By Sheila Benedict

Contributing Writer

This month’s column is being written in Dublin, Ireland, so Dia dhuit (Hello).

By the time you read this, I will be back in the Santa Ynez Valley. However, working in various record offices is what every genealogist should do, whether here in Ireland or anywhere else they are located. It may be up or down the California coast, in the Midwest, or other parts of the USA, but it may also be in England, Italy, Denmark, Ireland, France, or anywhere else in the world.

Having said that: Never, never, never go on a field trip, as it were, without doing your homework first. If you think you can travel blindly and expect the research will be easy, think again!
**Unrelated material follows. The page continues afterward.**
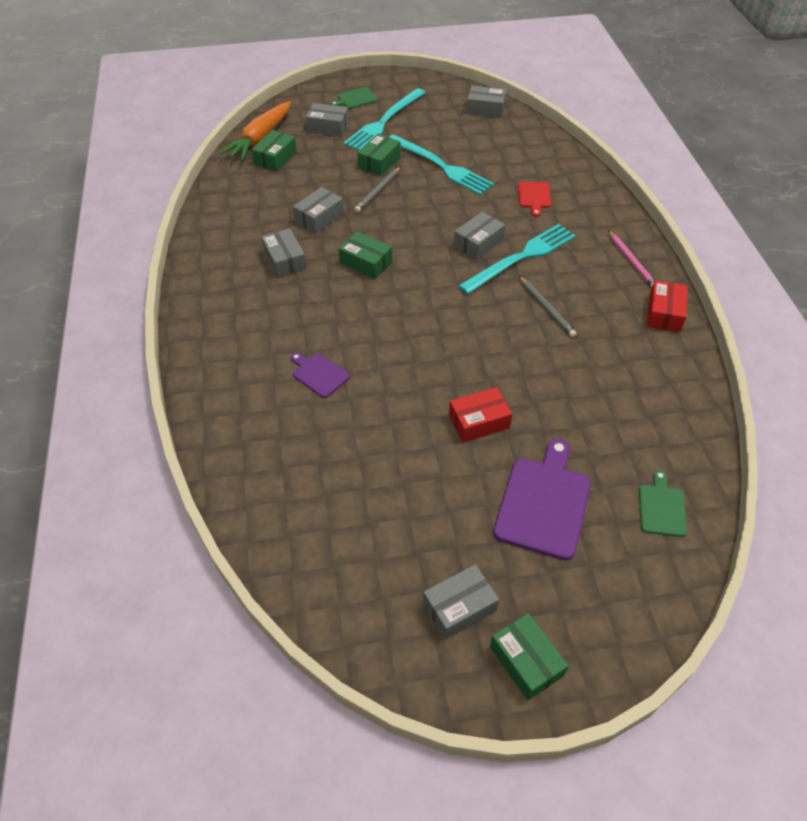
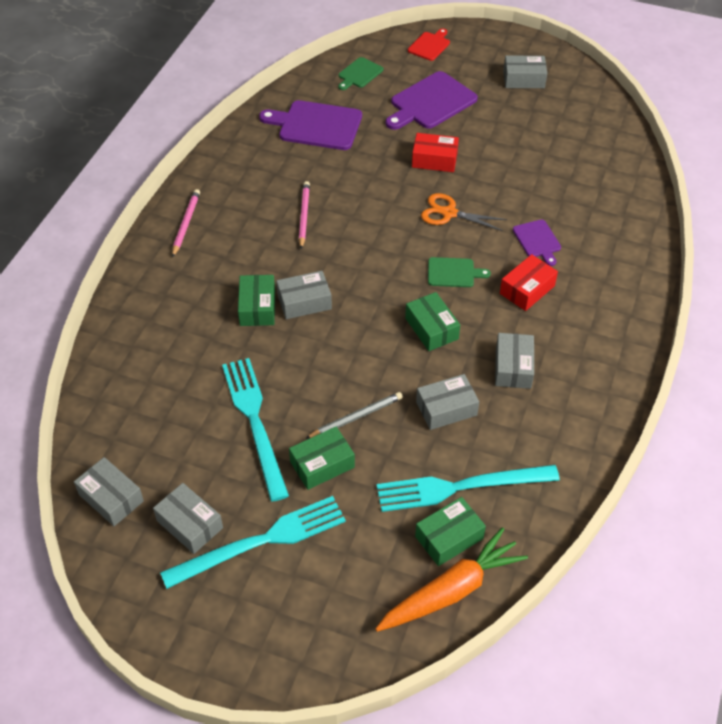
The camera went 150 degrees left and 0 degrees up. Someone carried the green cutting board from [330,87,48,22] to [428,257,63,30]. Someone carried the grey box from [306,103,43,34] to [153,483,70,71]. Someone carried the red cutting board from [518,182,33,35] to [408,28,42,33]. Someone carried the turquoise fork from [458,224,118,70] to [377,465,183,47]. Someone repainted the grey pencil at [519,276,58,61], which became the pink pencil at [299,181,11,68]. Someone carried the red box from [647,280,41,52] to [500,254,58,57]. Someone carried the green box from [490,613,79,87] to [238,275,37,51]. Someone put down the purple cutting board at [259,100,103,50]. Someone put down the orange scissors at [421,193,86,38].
For instance, in most, if not all, places where you live in the United States, there are local, county, state, and federal repositories where, with diligent searching, one might find the record(s) needed.

However, in a country like Ireland, for example, just knowing or thinking you know the county is not enough. In Ireland you need the Townland, Civil Parish, Registrar District; and possibly the Barony, Poor Law Union and Catholic church records. Sounds complicated – you bet – but worth the work.

If a genealogical researcher goes to the National Library of Ireland in Dublin and tells a volunteer in the genealogy office their ancestor came from County Cork, that person will immediately say – nicely – you need more than that, especially if the surname is very common and found all over the country.

It will be similar in other countries where some surnames are common. Lucky the person with an uncommon name! Further, since 1922, when the Irish Free State, now the Republic of Ireland, was formed, documents generated in Northern Ireland need to be researched in Belfast, not Dublin.

Emphatically, I say you need to do your homework in the USA first in records generated here by the immigrant ancestor. With luck, one of the records, for example a passenger list, census, vitals, naturalization, and others, with say more than just country of origin.

Further, you need to understand the governmental system of the particular country or countries your ancestors came from, the recordkeeping, and of utmost importance, the laws that govern the records and their accessibility.

Also remember that the law(s) that might be on the books now were not necessarily those that people had to follow generations back. Laws and rules can change regularly and need to be checked just as regularly. For countries where they speak, read, and write in another language, you have to be able to translate the records or find someone who can help.

Fortunately, there are many online databases to assist, and often there are translations available too. Some of the sites are by subscription, others free.

Finally, there is also DNA research, and the results of the testing can be important but it is only one element in a body of work.

Remember the four-leaf clover and, as the Irish say, Ádh mór – Good Luck!